→ **Textauszug**
↓

Deutschlands größter Immobilienkonzern Vonovia will die Nummer zwei Deutsche Wohnen übernehmen. Für Be­woh­ne­r:in­nen wäre kaum Gutes zu erwarten.

„Unser Zuhause ist keine Kapitalanlage“: Protest in Berlin im Mai 2021 Foto: M. Golejewski/AdoraPress

Die erste Mitteilung lief Pfingstmontag um 22:25 Uhr über die Nachrichtenticker: Deutschlands größter Immobilienkonzern Vonovia will den Branchenzweiten Deutsche Wohnen schlucken – für etwa 18 Milliarden Euro. Über die Zusammenführung der Unternehmen gebe es ein „Business Combination Agreement“, hieß es aus Vonovias riesiger, 2018 bezogener Konzernzentrale an der Bochumer Universitätsstraße.

Damit könnte der Konzentrationsprozess auf dem Immobilienmarkt weitergehen – denn beide Unternehmen sind Mega-Player: Zusammen besitzen sie rund 550.000 Wohnungen. Allein Vonovia kommt in Deutschland, Österreich und Schweden auf 400.000 Mieteinheiten.

↑

→ **Eingabedaten**

↓

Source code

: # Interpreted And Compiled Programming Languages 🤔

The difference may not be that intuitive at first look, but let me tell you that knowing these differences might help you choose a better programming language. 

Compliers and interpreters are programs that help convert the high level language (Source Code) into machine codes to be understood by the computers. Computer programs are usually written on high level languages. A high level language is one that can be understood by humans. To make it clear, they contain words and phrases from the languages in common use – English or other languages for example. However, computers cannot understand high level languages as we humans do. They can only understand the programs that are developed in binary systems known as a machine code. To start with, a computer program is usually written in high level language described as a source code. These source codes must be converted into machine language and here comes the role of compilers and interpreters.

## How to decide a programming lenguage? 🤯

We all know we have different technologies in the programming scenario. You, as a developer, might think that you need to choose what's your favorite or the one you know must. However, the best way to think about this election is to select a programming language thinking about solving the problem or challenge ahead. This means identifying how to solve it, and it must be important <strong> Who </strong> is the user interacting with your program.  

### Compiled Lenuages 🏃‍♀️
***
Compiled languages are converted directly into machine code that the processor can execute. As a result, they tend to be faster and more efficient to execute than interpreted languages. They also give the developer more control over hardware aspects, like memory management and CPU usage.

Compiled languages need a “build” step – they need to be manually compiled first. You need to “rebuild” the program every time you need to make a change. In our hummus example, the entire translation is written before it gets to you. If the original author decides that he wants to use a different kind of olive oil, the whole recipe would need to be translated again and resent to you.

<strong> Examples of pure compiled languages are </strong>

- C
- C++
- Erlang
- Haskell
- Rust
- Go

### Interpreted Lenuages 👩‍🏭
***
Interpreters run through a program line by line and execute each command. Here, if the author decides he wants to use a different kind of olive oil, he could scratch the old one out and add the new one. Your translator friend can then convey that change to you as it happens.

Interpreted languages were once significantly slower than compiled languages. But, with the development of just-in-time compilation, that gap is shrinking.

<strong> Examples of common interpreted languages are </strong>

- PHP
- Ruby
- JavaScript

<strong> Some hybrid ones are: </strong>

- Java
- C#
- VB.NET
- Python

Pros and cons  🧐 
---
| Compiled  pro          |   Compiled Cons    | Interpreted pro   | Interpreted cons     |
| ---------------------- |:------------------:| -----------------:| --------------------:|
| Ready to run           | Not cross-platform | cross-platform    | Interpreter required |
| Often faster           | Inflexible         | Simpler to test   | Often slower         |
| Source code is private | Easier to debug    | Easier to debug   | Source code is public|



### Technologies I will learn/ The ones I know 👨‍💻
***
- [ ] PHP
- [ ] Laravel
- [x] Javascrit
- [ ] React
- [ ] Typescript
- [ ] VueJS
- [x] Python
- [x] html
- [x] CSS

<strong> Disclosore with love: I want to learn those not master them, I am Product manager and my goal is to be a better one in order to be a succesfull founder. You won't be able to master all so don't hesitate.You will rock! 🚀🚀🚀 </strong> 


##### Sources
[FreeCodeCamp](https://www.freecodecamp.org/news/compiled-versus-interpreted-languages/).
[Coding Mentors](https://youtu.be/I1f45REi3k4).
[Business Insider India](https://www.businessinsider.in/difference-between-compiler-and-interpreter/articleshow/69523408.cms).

↑

→ **Übungsaufgaben**
**A)** Gib aus dem Text über die geplante Übernahme der Deutsche Wohnen den Abschnitt unverändert wieder, der mit den Worten „Damit könnte der“ beginnt und nach „auf 400.000 Mieteinheiten.“ endet.
**B)** Übertrage diesen Satz aus dem Text über die geplante Übernahme der Deutsche Wohnen ins Englische: „Allein Vonovia kommt in Deutschland, Österreich und Schweden auf 400.000 Mieteinheiten.“

→ **Erwartete Antworten**
**A)**
Damit könnte der Konzentrationsprozess auf dem Immobilienmarkt weitergehen – denn beide Unternehmen sind Mega-Player: Zusammen besitzen sie rund 550.000 Wohnungen. Allein Vonovia kommt in Deutschland, Österreich und Schweden auf 400.000 Mieteinheiten.

**B)** Vonovia alone has 400,000 rental units in Germany, Austria and Sweden.